# DSCI 417 - Homework 02

**Malcolm M Nichols**

In [0]:
from pyspark.sql import SparkSession
from string import punctuation
import pandas as pd
import re

In [0]:
spark = SparkSession.builder.getOrCreate()
sc = spark.sparkContext

## Problem 1: Word Count

In [0]:
ws_lines = sc.textFile('/FileStore/tables/shakespeare_complete.txt')
ws_words = (
    ws_lines
    .flatMap(lambda x : re.split('[-_.,:|\s\t]', x))    # split on these chars
    .map(lambda x : x.strip(punctuation))               # strip punctuation
    .map(lambda x : x.strip('0123456789'))              # strip 0123456789
    .map(lambda x : x.replace("'", ''))                 # remove apostrphes
    .map(lambda x : x.lower())                          # convert to lower case
    .filter(lambda x : x != '')                         # remove empty strings
)
ws_words.persist()

dist_words = ws_words.distinct()

print('Total Number of Words:    ', ws_words.count())
print('Number of Distinct Words: ', dist_words.count())

In [0]:
words_sample = ws_words.sample(withReplacement=False, fraction=0.0001)
print(words_sample.collect())

## Problem 2: Longest Words

In [0]:
def comp_word(str1, str2):
    if str1 is None:
        return str2
    if str2 is None:
        return str1
    if len(str1) < len(str2):
        return str2
    if len(str2) < len(str1):
        return str1
    if len(str1) == len(str2):
        if str2 > str1:
            return str2
    if str1 <= str2:
        return str2

long_word = dist_words.reduce(comp_word)
print(long_word)

In [0]:
print(dist_words.sortBy(len, ascending=False).take(20))

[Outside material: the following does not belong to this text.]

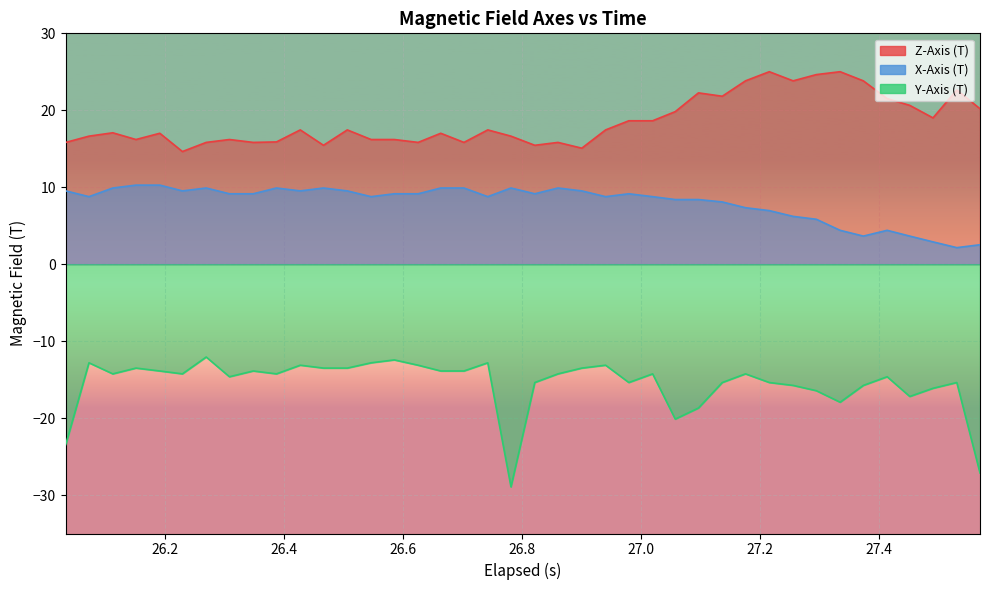

List the series in order of their overall mean, highest first.

Z-Axis (T), X-Axis (T), Y-Axis (T)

## Problem 3: Word Frequency

In [0]:
pairs = ws_words.map(lambda x : (x, 1))
word_counts = (
    pairs
    .reduceByKey(lambda x, y : x + y)              # Takes the word and counts the values(1's)
    .sortBy(lambda x : x[1], ascending=False)      # Sort by the count values in descending order
)

words_list = word_counts.take(20)
df = pd.DataFrame(words_list, columns = ['word', 'count'])
df

Unnamed: 0,word,count
0,the,27379
1,and,26082
2,i,20717
3,to,19661
4,of,17474
5,a,14723
6,you,13630
7,my,12489
8,in,10996
9,that,10915


## Problem 4: Removing Stop Words

In [0]:
sw_rdd = sc.textFile('/FileStore/tables/stopwords.txt')
print(sw_rdd.count())
print(sw_rdd.sample(withReplacement=False, fraction=0.05).collect())
sw = sw_rdd.collect()

In [0]:
ws_words_f = ws_words.filter(lambda x : x not in sw)
dist_words_f = ws_words_f.distinct()
print('Number of Distinct Non-Stop Words: ', dist_words_f.count())

In [0]:
pairs_f = ws_words_f.map(lambda x : (x, 1))
word_counts_f = (
    pairs_f
    .reduceByKey(lambda x, y : x + y)              # Takes the word and counts the values(1's)
    .sortBy(lambda x : x[1], ascending=False)      # Sort by the count values in descending order
)

words_list_f = word_counts_f.take(20)
df_f = pd.DataFrame(words_list_f, columns = ['word', 'count'])
df_f

Unnamed: 0,word,count
0,will,4977
1,thy,4034
2,thee,3180
3,lord,3062
4,king,2871
5,good,2834
6,sir,2763
7,well,2553
8,enter,2350
9,love,2109


## Problem 5: Diamonds Dataset

In [0]:
diamonds_raw = sc.textFile('/FileStore/tables/diamonds.txt')
print(diamonds_raw.count())

In [0]:
for row in diamonds_raw.take(5):
    print(row)

In [0]:
header = diamonds_raw.take(1)[0].split('\t')                             # grabs info for header

def process_row(row):
    tokens = row.split('\t')
    return [float(tokens[0]), tokens[1], tokens[2], tokens[3],
           float(tokens[4]), float(tokens[5]), int(tokens[6]),
           float(tokens[7]), float(tokens[8]), float(tokens[9])]

diamonds = (
    diamonds_raw
    .filter(lambda x : 'carat' not in x)                        # filters header row
    .map(process_row)
)

for row in diamonds.take(5):
    print(row)

## Problem 6: Grouped Means

In [0]:
cut_summary = (
    diamonds
    .map(lambda x : (x[1], (x[0], x[6], 1)))
    .reduceByKey(lambda x, y : (x[0] + y[0], x[1] + y[1], x[2] + y[2]))
    .map(lambda x : (x[0], x[1][2], round(x[1][0]/x[1][2], 2), round(x[1][1]/x[1][2], 2)))
    .collect()
)

cut_df = pd.DataFrame(cut_summary, columns = ['Cut', 'Count', 'Mean_Carat', 'Mean_Price'])
cut_df

Unnamed: 0,Cut,Count,Mean_Carat,Mean_Price
0,Premium,13791,0.89,4584.26
1,Good,4906,0.85,3928.86
2,Very Good,12082,0.81,3981.76
3,Fair,1610,1.05,4358.76
4,Ideal,21551,0.7,3457.54